Vegan Waterzooi, a warming Belgian stew made with tofu and celeriac in a creamy sauce. Delicious on its own or served with some fresh crusty bread.
Veganizing Belgian Waterzooi
This Belgian dish sits somewhere between a stew and a soup. Waterzooi is traditionally made with fish or chicken, we used firm tofu as our vegan protein replacement and it tastes amazing. Just as delicious as the original and quicker and easier to make.
Waterzooi Ingrediants & Cooking Tips
Vegan cooking creams are perfect for this dish and give the stew a wonderful creamy taste and texture. We use soy-based cooking cream when making Waterzooi.
We believe Celeriac is an essential ingredient in Waterzooi that’s missed out from a lot of recipes. Cooked celeriac has a subtle celery flavour with earthy overtones. A slight sweetness comes out when cook that works wonderfully in a Waterzooi.
We add white wine to this vegan waterzooi recipe to give the dish a richer more complex flavour. However, if you don’t want to add alcohol then it can just be left out of the recipe. The stew will still taste amazing.
- 300 g firm tofu
- 2 tablespoon olive oil
- 1 large leek sliced
- 1 large onion diced
- 1 large carrot diced
- 2 cloves garlic minced
- 200 ml white wine* optional
- 1 bay leaf
- 1 clove
- Pinch nutmeg
- 500 ml vegan chicken stock
- 1 celeriac
- 1 large potato
- 250 ml vegan cream
- 1 tablespoon chopped curly leaf parsley
- 2 teaspoons cornflour optional
- Drain the tofu of any excess water and cut it into 2cm cubes. Coat the tofu with 1 tablespoon of the olive oil and season well with salt and pepper.
- Heat a large, heavy-based pot over medium heat. Add the remaining 1 tablespoon of oil and fry the tofu cubes on all sides until lightly golden all over. Remove from the pan and set aside until later.
- Peel and cut the celeriac and potatoes into small bite-sized pieces. Set aside for later.
- Add the sliced leek with the diced onion and carrot to the same pan. Add a pinch of salt then gently sauté until the leeks and onions are soft, around 6 minutes.
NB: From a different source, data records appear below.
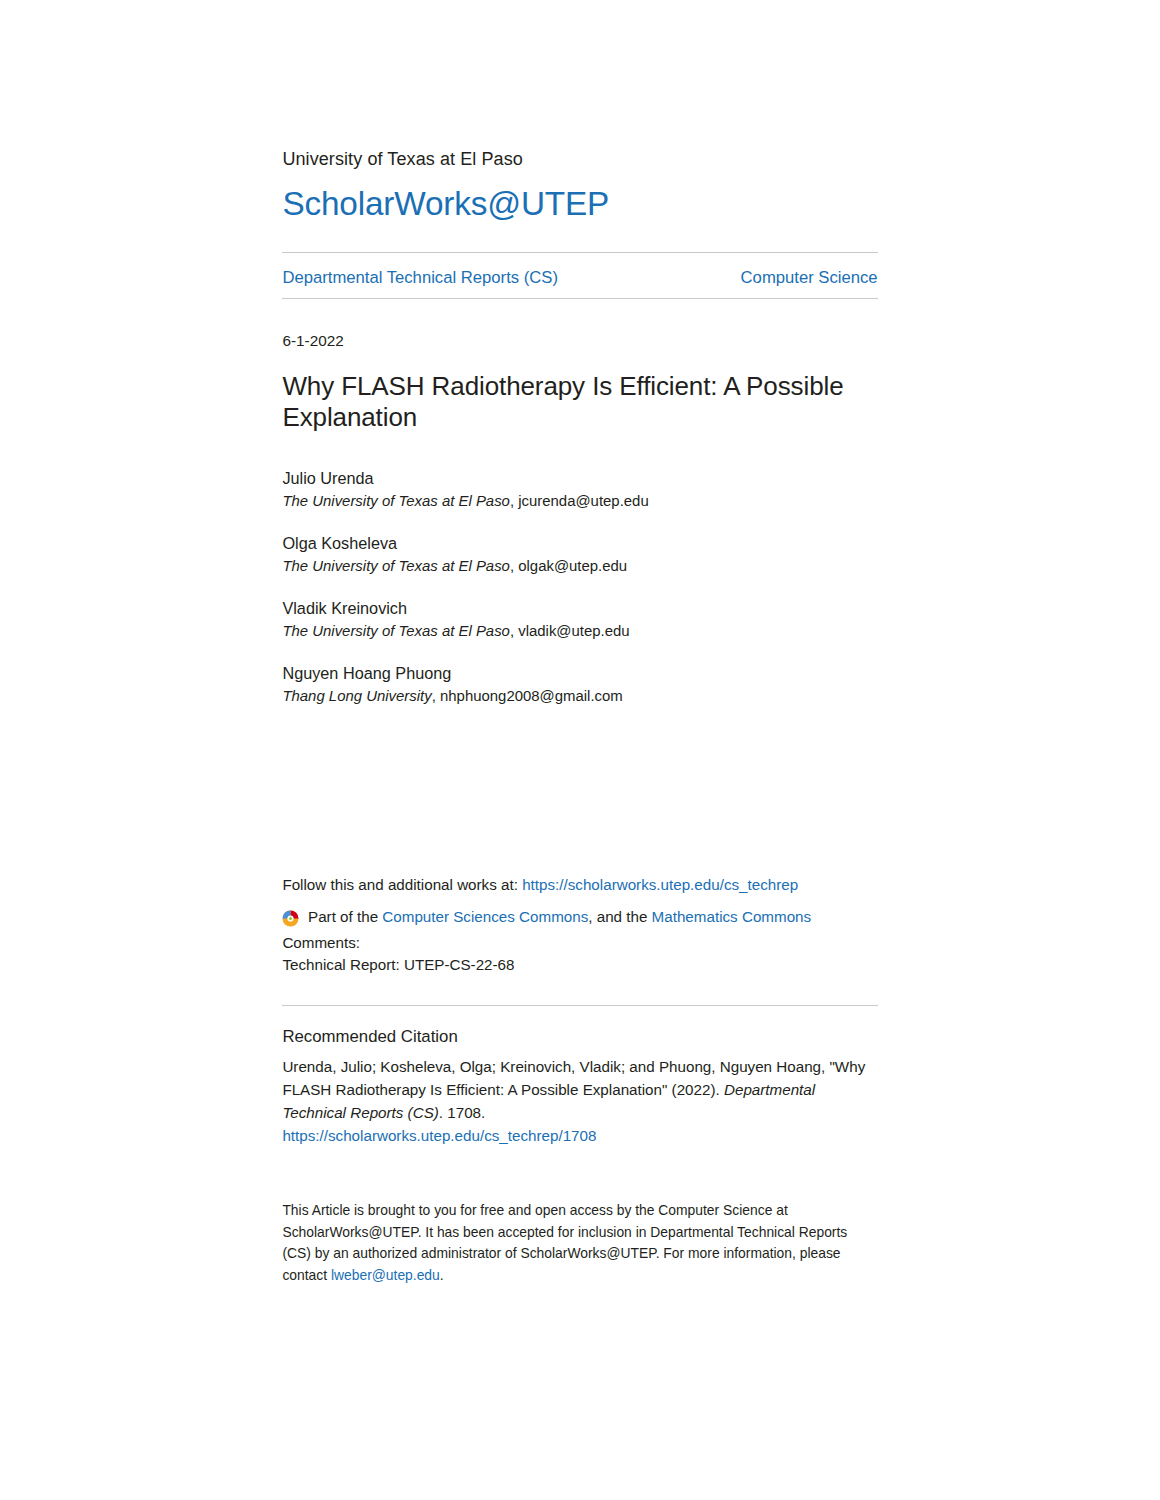University of Texas at El Paso
ScholarWorks@UTEP
Departmental Technical Reports (CS) Computer Science
6-1-2022
Why FLASH Radiotherapy Is Efficient: A Possible Explanation
Julio Urenda The University of Texas at El Paso, jcurenda@utep.edu
Olga Kosheleva The University of Texas at El Paso, olgak@utep.edu
Vladik Kreinovich The University of Texas at El Paso, vladik@utep.edu
Nguyen Hoang Phuong Thang Long University, nhphuong2008@gmail.com
Follow this and additional works at: https://scholarworks.utep.edu/cs_techrep
Part of the Computer Sciences Commons, and the Mathematics Commons
Comments:
Technical Report: UTEP-CS-22-68
Recommended Citation
Urenda, Julio; Kosheleva, Olga; Kreinovich, Vladik; and Phuong, Nguyen Hoang, "Why FLASH Radiotherapy Is Efficient: A Possible Explanation" (2022). Departmental Technical Reports (CS). 1708.
https://scholarworks.utep.edu/cs_techrep/1708
This Article is brought to you for free and open access by the Computer Science at ScholarWorks@UTEP. It has been accepted for inclusion in Departmental Technical Reports (CS) by an authorized administrator of ScholarWorks@UTEP. For more information, please contact lweber@utep.edu.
- Add the minced garlic and continue to sauté gently for a further 2 minutes. You don’t want too much colour on the onions or garlic just for them to be soft.
- Now add the white wine, bay leaf, clove and pinch of nutmeg. Bring to a simmer and continue to cook, stirring occasionally until most of the wine has cooked off. This will take around 10 minutes.
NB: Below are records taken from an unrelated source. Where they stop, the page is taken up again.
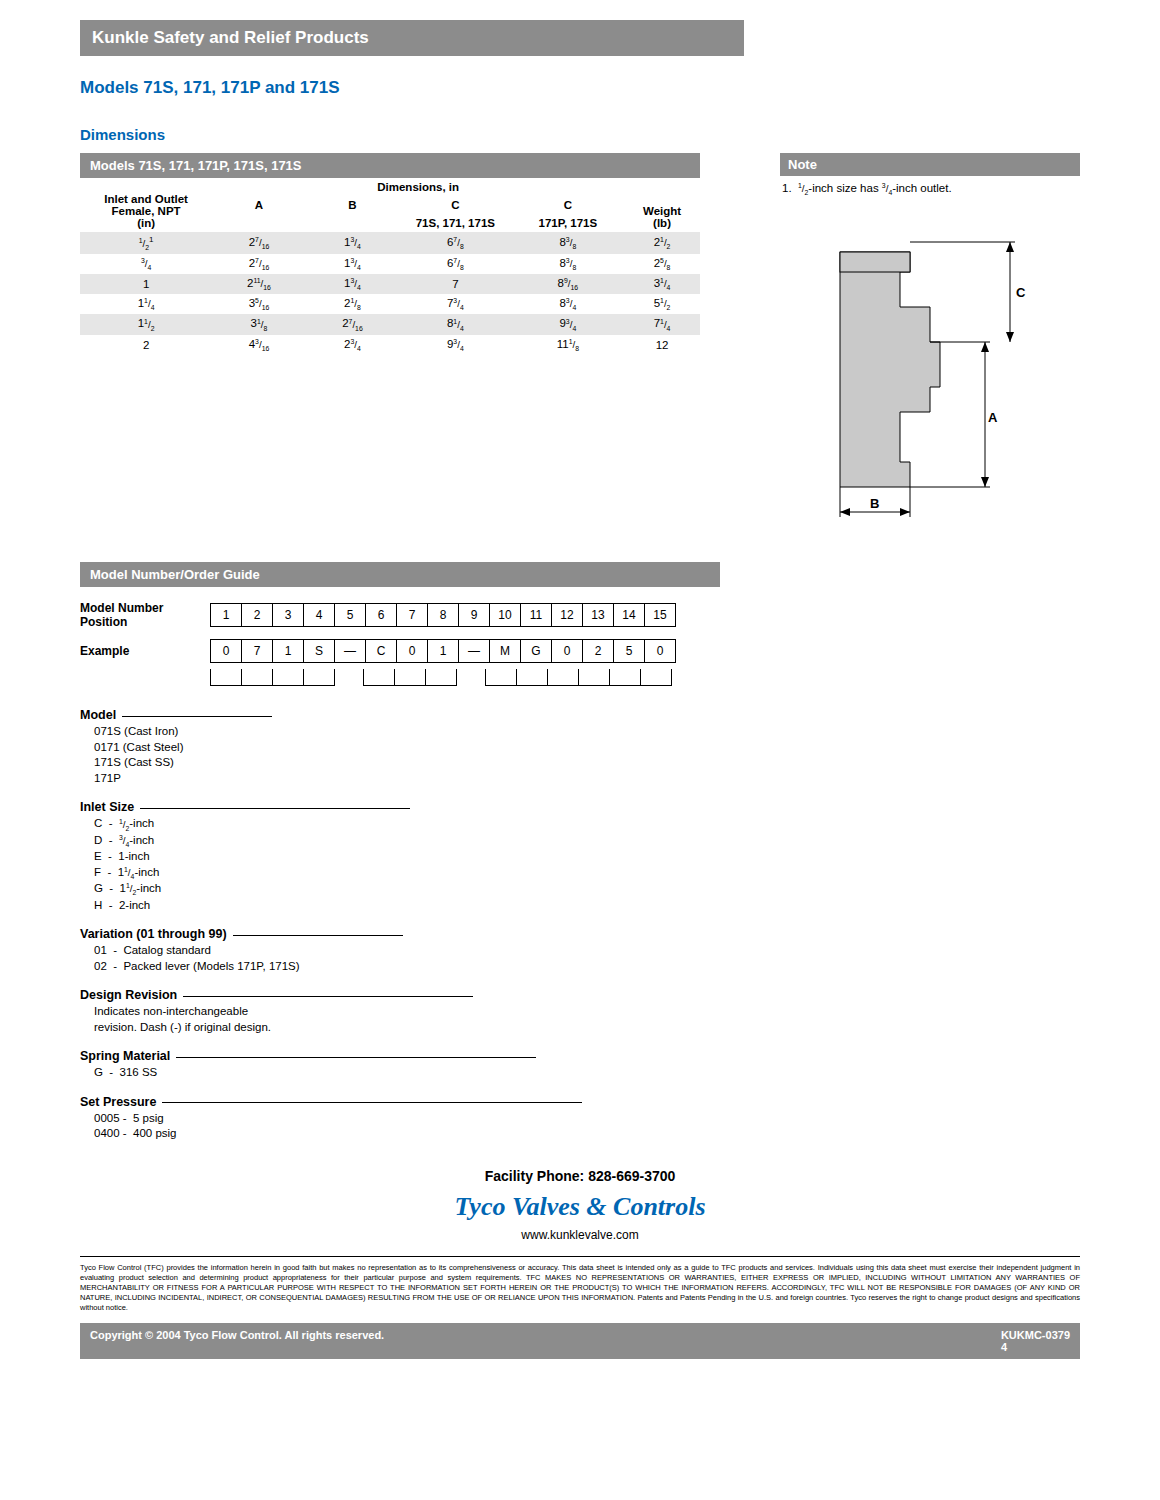Kunkle Safety and Relief Products
Models 71S, 171, 171P and 171S
Dimensions
Models 71S, 171, 171P, 171S, 171S
| Inlet and Outlet Female, NPT (in) | Dimensions, in | Weight (lb) |
| --- | --- | --- |
| A | B | C | C |
| | | 71S, 171, 171S | 171P, 171S |
| 1 / 2 1 | 2 7 / 16 | 1 3 / 4 | 6 7 / 8 | 8 3 / 8 | 2 1 / 2 |
| 3 / 4 | 2 7 / 16 | 1 3 / 4 | 6 7 / 8 | 8 3 / 8 | 2 5 / 8 |
| 1 | 2 11 / 16 | 1 3 / 4 | 7 | 8 9 / 16 | 3 1 / 4 |
| 1 1 / 4 | 3 5 / 16 | 2 1 / 8 | 7 3 / 4 | 8 3 / 4 | 5 1 / 2 |
| 1 1 / 2 | 3 1 / 8 | 2 7 / 16 | 8 1 / 4 | 9 3 / 4 | 7 1 / 4 |
| 2 | 4 3 / 16 | 2 3 / 4 | 9 3 / 4 | 11 1 / 8 | 12 |
Note
1. 1/2-inch size has 3/4-inch outlet.
C A B
Model Number/Order Guide
Model Number
Position
1
2
3
4
5
6
7
8
9
10
11
12
13
14
15
Example
0
7
1
S
—
C
0
1
—
M
G
0
2
5
0
Model
071S (Cast Iron)
0171 (Cast Steel)
171S (Cast SS)
171P
Inlet Size
C - 1/2-inch
D - 3/4-inch
E - 1-inch
F - 11/4-inch
G - 11/2-inch
H - 2-inch
Variation (01 through 99)
01 - Catalog standard
02 - Packed lever (Models 171P, 171S)
Design Revision
Indicates non-interchangeable
revision. Dash (-) if original design.
Spring Material
G - 316 SS
Set Pressure
0005 - 5 psig
0400 - 400 psig
Facility Phone: 828-669-3700
Tyco Valves & Controls
www.kunklevalve.com
Tyco Flow Control (TFC) provides the information herein in good faith but makes no representation as to its comprehensiveness or accuracy. This data sheet is intended only as a guide to TFC products and services. Individuals using this data sheet must exercise their independent judgment in evaluating product selection and determining product appropriateness for their particular purpose and system requirements. TFC MAKES NO REPRESENTATIONS OR WARRANTIES, EITHER EXPRESS OR IMPLIED, INCLUDING WITHOUT LIMITATION ANY WARRANTIES OF MERCHANTABILITY OR FITNESS FOR A PARTICULAR PURPOSE WITH RESPECT TO THE INFORMATION SET FORTH HEREIN OR THE PRODUCT(S) TO WHICH THE INFORMATION REFERS. ACCORDINGLY, TFC WILL NOT BE RESPONSIBLE FOR DAMAGES (OF ANY KIND OR NATURE, INCLUDING INCIDENTAL, INDIRECT, OR CONSEQUENTIAL DAMAGES) RESULTING FROM THE USE OF OR RELIANCE UPON THIS INFORMATION. Patents and Patents Pending in the U.S. and foreign countries. Tyco reserves the right to change product designs and specifications without notice.
Copyright © 2004 Tyco Flow Control. All rights reserved. KUKMC-0379
4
- Add the vegan chicken stock and the celeriac and potatoes. The stock should cover the celeriac and potatoes. If it doesn’t, top up with water until they are fully submerged.
- Cover the pot and bring to a boil. Reduce the heat to a gentle simmer and cook until the celeriac and potatoes are fork tender, around 15 minutes.
- Add the vegan cooking cream and continue to cook for a further 2 minutes.
- Taste and adjust the seasoning. The amount of salt needed will depend on the amount of salt in the stock. We added ½ teaspoon of salt and a good pinch of freshly cracked black pepper.
- Optionally you can make a cornflour slurry to slightly thicken the stew. Add 2 teaspooons of cornflour and 2 tablespoons cold water to a small bowl and mix together before pouring into the pot. Bring the stew to a boil for 1 minute to thicken.
- Serve your Vegan Waterzooi in a bowl with plenty of warm bread.